Turkey’s Worsening Austria Ties Fuel Cargo Companies’ Fighting

  • Battle of Turkish family and Austrian state company worsens
  • Aras family, Austrian Post aim for control of Aras Kargo

A fight over control of Turkey’s leading cargo company Aras Kargo AS is escalating as an acrimonious battle between the company’s founding family and Austria’s state-owned mail operator is egged on by political tension between Vienna and Ankara.

Evrim Aras, chief executive officer and co-owner of the company, said on Tuesday that Oesterreichische Post AG, Austria’s postal services company, should pull out of Aras Kargo and sell back its stake to the Aras family. The Austrian mail company reiterated that on the contrary, it has the right to buy another 50 percent of the company on top of a 25 percent stake purchased in 2013.

Aras, whose father founded the company and who still owns 75 percent of it with her mother, said in a statement that the disagreements aren’t merely over money or business strategy. Austrian Post had demonstrated a “lack of cultural understanding” and destroyed shareholder value, she said in the statement. She would not allow “the company’s assets or the interests of Turkey’s economy being exploited,” she said.

‘Anti-Austrian’

Political relations have deteriorated between Austria and EU-aspirant Turkey. Always fraught historically and due to the strong influence on public opinion of the anti-immigrant Austrian Freedom Party, they took a turn for the worse after President Recep Tayyip Erdogan started to talk about reintroducing the death penalty following the failed military coup last month.

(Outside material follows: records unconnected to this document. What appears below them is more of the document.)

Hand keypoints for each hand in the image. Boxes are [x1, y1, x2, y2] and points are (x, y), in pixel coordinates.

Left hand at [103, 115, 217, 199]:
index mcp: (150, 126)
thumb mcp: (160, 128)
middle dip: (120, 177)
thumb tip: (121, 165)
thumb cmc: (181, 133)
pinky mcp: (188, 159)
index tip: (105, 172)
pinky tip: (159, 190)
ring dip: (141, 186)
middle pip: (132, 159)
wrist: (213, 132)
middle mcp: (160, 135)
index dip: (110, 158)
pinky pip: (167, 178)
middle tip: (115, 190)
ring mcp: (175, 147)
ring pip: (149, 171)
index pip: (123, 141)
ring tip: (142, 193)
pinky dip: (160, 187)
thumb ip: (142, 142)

Austrian Chancellor Christian Kern has since called for ending Turkey’s EU accession talks and foreign minister Sebastian Kurz threatened to veto progress in the negotiations. That triggered “anti-Austrian reactions” which are also engulfing Aras Kargo’s staff, Aras said in her statement.

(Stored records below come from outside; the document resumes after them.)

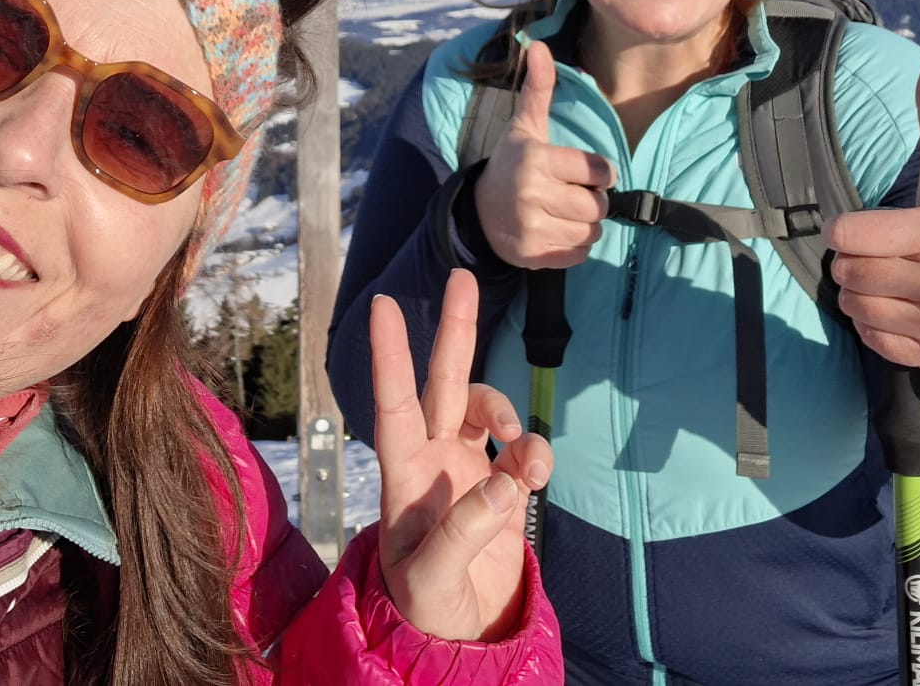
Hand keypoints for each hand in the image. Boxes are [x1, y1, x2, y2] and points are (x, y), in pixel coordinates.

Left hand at [370, 270, 552, 641]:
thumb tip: (508, 478)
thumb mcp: (432, 579)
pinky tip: (537, 476)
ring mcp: (467, 471)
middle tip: (464, 277)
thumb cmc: (426, 611)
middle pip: (442, 382)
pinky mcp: (500, 488)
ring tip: (526, 455)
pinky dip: (534, 453)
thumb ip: (467, 529)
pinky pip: (521, 449)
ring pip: (484, 408)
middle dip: (454, 330)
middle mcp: (433, 461)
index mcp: (403, 477)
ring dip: (507, 412)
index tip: (382, 305)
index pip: (392, 405)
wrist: (461, 641)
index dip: (389, 355)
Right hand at [473, 40, 614, 268]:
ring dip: (586, 224)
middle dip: (593, 200)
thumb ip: (538, 88)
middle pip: (598, 205)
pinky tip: (556, 231)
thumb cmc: (512, 163)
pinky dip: (575, 246)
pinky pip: (579, 254)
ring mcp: (531, 228)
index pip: (599, 170)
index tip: (583, 171)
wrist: (479, 210)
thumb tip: (537, 44)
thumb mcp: (525, 126)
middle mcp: (532, 194)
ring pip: (592, 231)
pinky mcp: (533, 255)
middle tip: (572, 194)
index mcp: (535, 159)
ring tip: (564, 212)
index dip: (598, 172)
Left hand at [824, 53, 919, 370]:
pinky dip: (876, 326)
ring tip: (896, 280)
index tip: (868, 227)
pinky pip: (869, 339)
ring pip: (853, 307)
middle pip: (846, 272)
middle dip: (857, 261)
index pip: (846, 235)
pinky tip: (904, 309)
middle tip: (889, 254)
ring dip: (863, 293)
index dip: (848, 230)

Austrian Post earlier this year exercised an option to buy another 50 percent of Aras Kargo but couldn’t agree with the Aras family on pricing. The Istanbul-based cargo company was valued at 1.2 billion liras ($403 million) in 2015, when the two sides started talks over the stake, Aras said in an interview. Talks failed when Austrian Post offered half that level, she said.

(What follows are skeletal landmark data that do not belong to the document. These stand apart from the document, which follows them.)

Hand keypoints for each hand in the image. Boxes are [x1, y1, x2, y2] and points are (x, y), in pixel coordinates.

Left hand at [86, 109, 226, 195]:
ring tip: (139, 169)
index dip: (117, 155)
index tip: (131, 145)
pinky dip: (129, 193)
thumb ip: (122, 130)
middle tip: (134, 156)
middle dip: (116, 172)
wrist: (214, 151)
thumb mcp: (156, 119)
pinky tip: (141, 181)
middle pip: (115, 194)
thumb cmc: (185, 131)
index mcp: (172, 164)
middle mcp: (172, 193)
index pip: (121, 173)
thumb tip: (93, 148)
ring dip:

Aras said she would take the case to an international arbitration court if no mutual solution can be found, citing investments by the Vienna-based company that fell short of committments.

Austrian Post said it still plans to raise the stake, and dismissed talk about a fallout from the political troubles. The company “is in close contact to government and couldn’t notice any anti-Austrian sentiment in Turkey or at Aras Kargo,” it said in a statement. “We expect that CEO Evrim Aras sticks to the contracts agreed in 2013.”